> _Given data_:
★ ★ ★ ★ ★

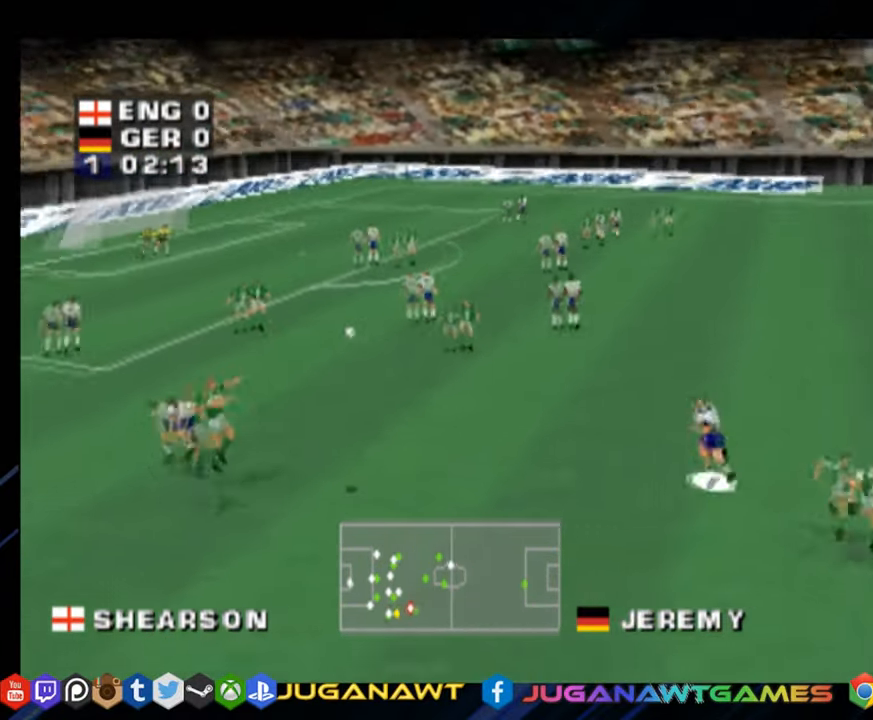
{"buttons": ["DPAD_RIGHT"], "right_stick": "center", "events": [[16, "DPAD_DOWN", "down"], [66, "CROSS", "up"], [133, "DPAD_LEFT", "up"], [217, "DPAD_RIGHT", "down"], [217, "L1", "down"], [233, "L2", "down"], [317, "L1", "up"], [317, "L2", "up"], [467, "DPAD_DOWN", "up"]]}
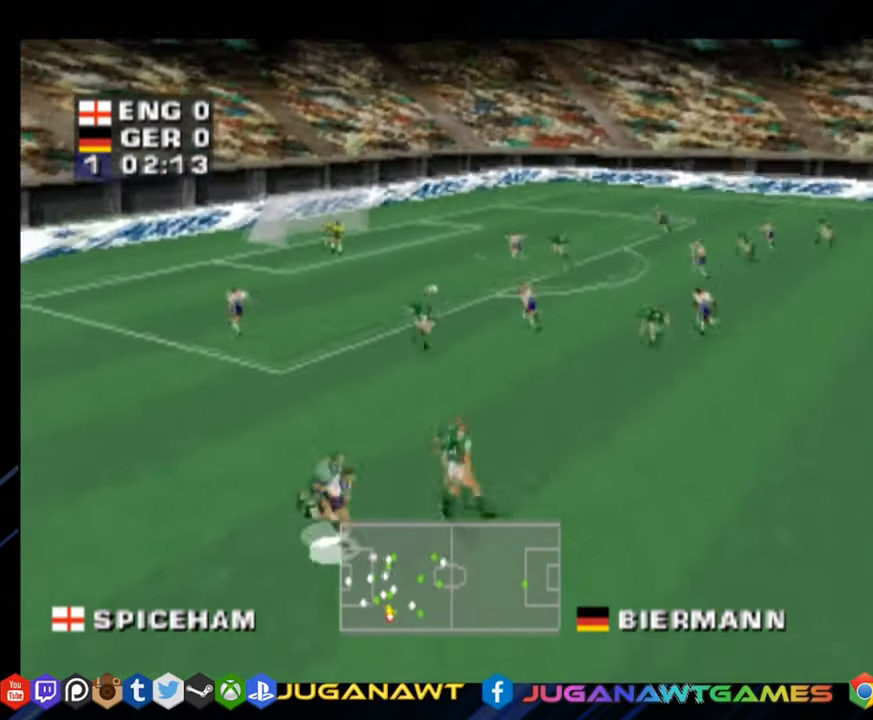
{"buttons": ["CROSS", "DPAD_RIGHT"], "right_stick": "center", "events": [[17, "L2", "down"], [150, "DPAD_UP", "down"], [234, "L2", "up"], [301, "DPAD_RIGHT", "up"], [418, "DPAD_RIGHT", "down"], [451, "CROSS", "down"], [501, "DPAD_UP", "up"]]}
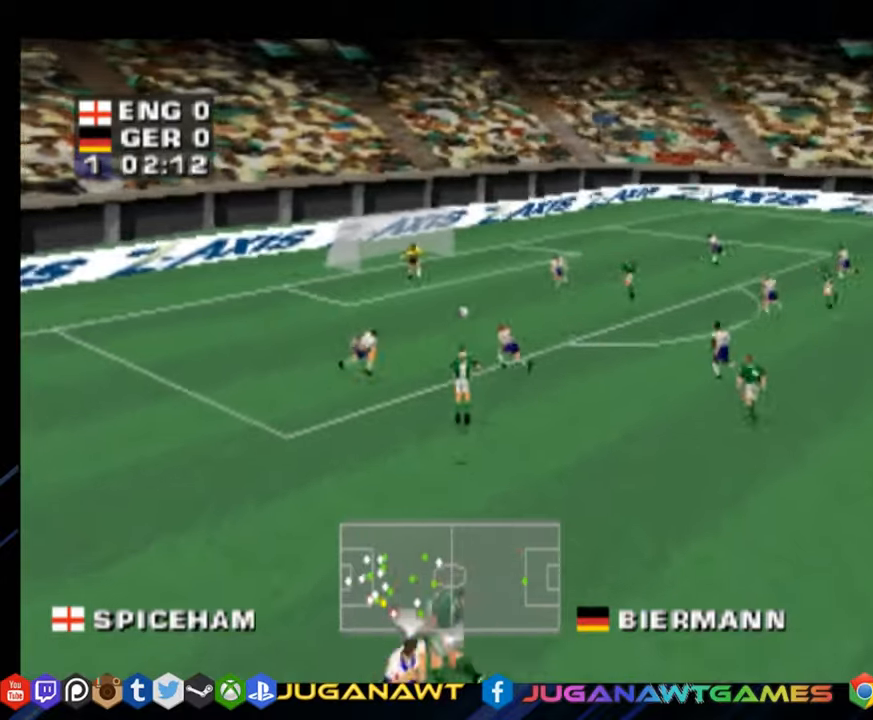
{"buttons": ["L2", "DPAD_DOWN", "DPAD_RIGHT"], "right_stick": "center", "events": [[100, "CROSS", "up"], [117, "L2", "down"], [183, "DPAD_DOWN", "down"], [250, "L2", "up"], [284, "DPAD_RIGHT", "up"], [367, "L2", "down"], [434, "DPAD_RIGHT", "down"]]}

★ ★ ★ ★ ★

> _Directions for this task_: Quote the material exactly. Pictures stay out.

> _Answer section_:
{"buttons": ["DPAD_RIGHT"], "right_stick": "center", "events": [[16, "DPAD_DOWN", "down"], [66, "CROSS", "up"], [133, "DPAD_LEFT", "up"], [217, "DPAD_RIGHT", "down"], [217, "L1", "down"], [233, "L2", "down"], [317, "L1", "up"], [317, "L2", "up"], [467, "DPAD_DOWN", "up"]]}
{"buttons": ["CROSS", "DPAD_RIGHT"], "right_stick": "center", "events": [[17, "L2", "down"], [150, "DPAD_UP", "down"], [234, "L2", "up"], [301, "DPAD_RIGHT", "up"], [418, "DPAD_RIGHT", "down"], [451, "CROSS", "down"], [501, "DPAD_UP", "up"]]}
{"buttons": ["L2", "DPAD_DOWN", "DPAD_RIGHT"], "right_stick": "center", "events": [[100, "CROSS", "up"], [117, "L2", "down"], [183, "DPAD_DOWN", "down"], [250, "L2", "up"], [284, "DPAD_RIGHT", "up"], [367, "L2", "down"], [434, "DPAD_RIGHT", "down"]]}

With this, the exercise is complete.